The most off-the-wall equipment that Hemond uses are music players and what looks like something that should be rotating over a disco dance floor. Hemond shrugs a little.

“Yeah, I know, right? So in batting practice you tell the kids, ‘When you swing, as important as it is to keep your head on the right plane, you gotta rotate at the waist, like this.’” He demonstrates, bending his knees and rotating, proper belly-dance style, from the waist down.

“Only instead of from the waist down, they do this.” Laughing, Hemond rotates from the waist up wobbling like a top as it loses spin. He steps over and flips a switch on the wall. The puzzling fixture comes alive and turns the room into a disco-gym multicolored light storm.

“Add music and they begin to get it! Gotta make it fun! In one of the skills clinics, we might take a break from baseball stuff and do a tug of war, or Whiffleball or backward walking! At their ages, kids shouldn’t get into a rut or be locked into some kind of grim do-or-die mentality in a single sport. I encourage them to be well rounded: athleticism in general, not one-trick ponies! It will stand them in good stead the rest of their lives.”

Hemond’s CRUSH system and his lighthearted “Zen” approach to teaching baseball and softball skills are augmented by a top-notch staff: professionals including Rafael Bustamente, a former player with the Phillies; Issac Gonzalez, a recent graduate of the University of West Florida with three years of coaching experience in Pensacola training programs; and Phoenix Sanders, the Zone’s pitching specialist, a player for the Triple-A Durham Bulls.
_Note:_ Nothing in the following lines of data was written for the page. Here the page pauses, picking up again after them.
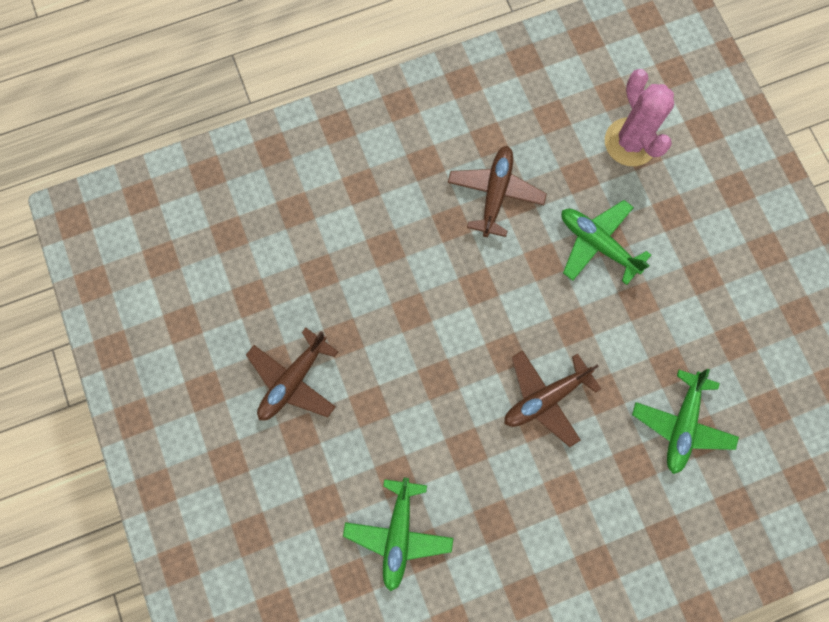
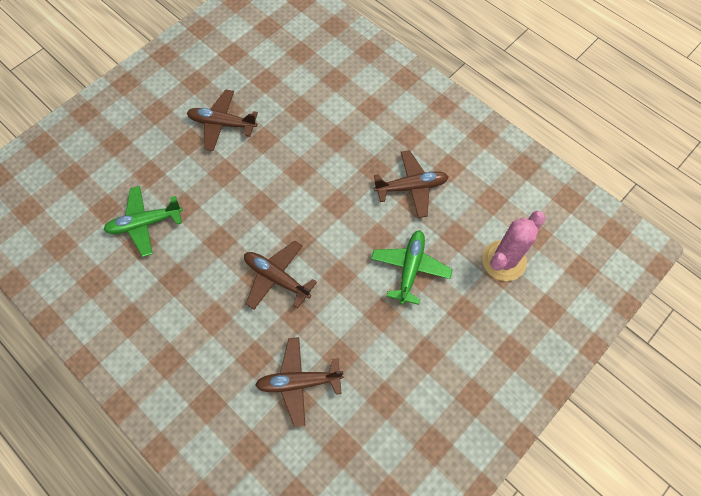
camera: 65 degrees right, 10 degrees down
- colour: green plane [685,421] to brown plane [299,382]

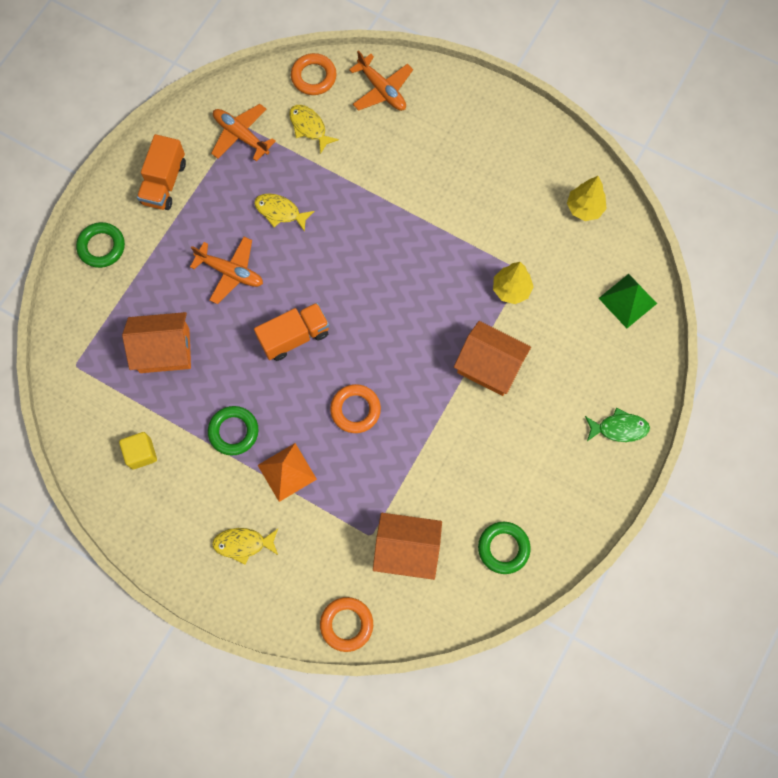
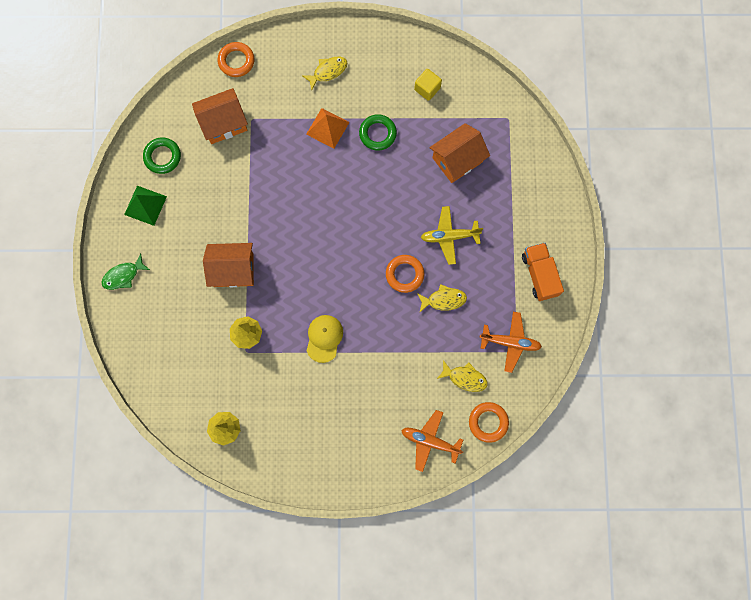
camera: 150 degrees right, 5 degrees up
- relocated: green pyramid [627,301] to [145,206]
- appeared: yellow cap [325,339]
- relocated: orange ring [355,408] to [405,274]
- colour: orange plane [226,270] to yellow plane [452,235]
- missing: green ring [100,245]
- missing: orange truck [291,332]

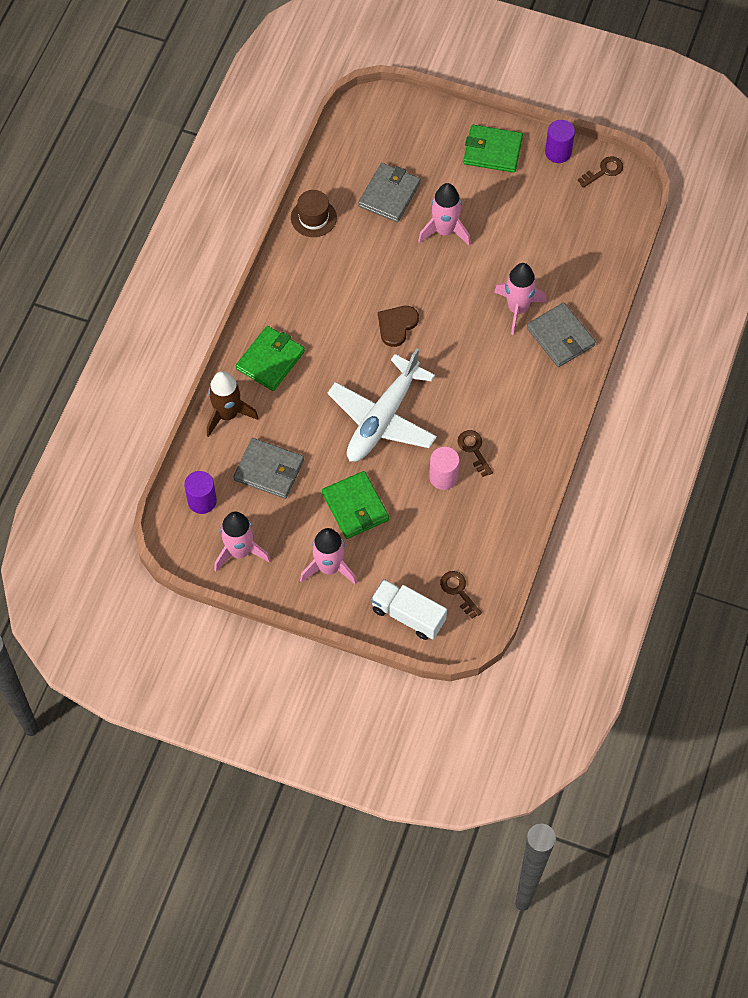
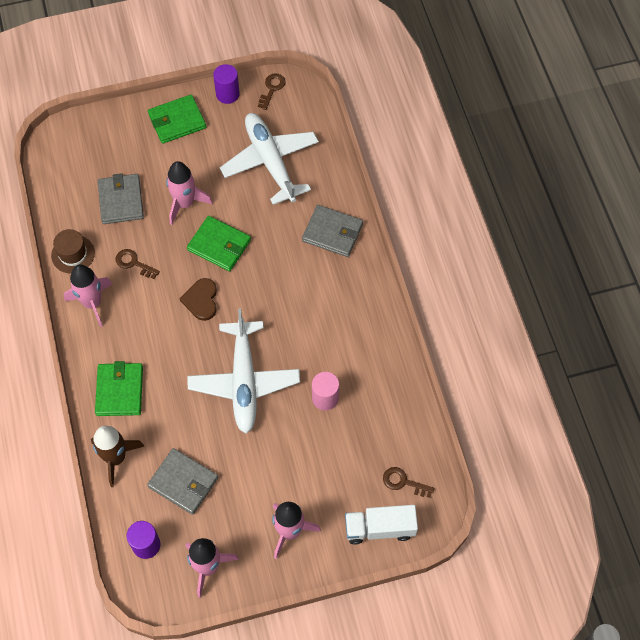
camera: 35 degrees left, 0 degrees up
- relocated: pink rocket [520,299] to [88,295]
- relocated: brown key [475,453] to [138,264]
- spun: grey wallet [269,468] = [182,481] 45 degrees clockwise
- relocated: green wallet [355,505] to [219,243]
- appeared: white plane [269,159]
It’s apparently pretty effective. Parents and students alike give Hemond and his school rave reviews.

His training of Panhandle youths aged 7–ı4 has brought about standout players on elite regional teams such as Riptide and the Florida Grinders. So, it’s not surprising that Strike Zone’s successes include former students from Niceville and Fort Walton Beach who are with the Boston Red Sox and Pittsburgh Pirate organizations and European Pro Ball.

Our meeting complete, Hemond loads equipment into his pick-up. As I’m about to get in my car, he calls out, “Don’t forget to do the backward walking!”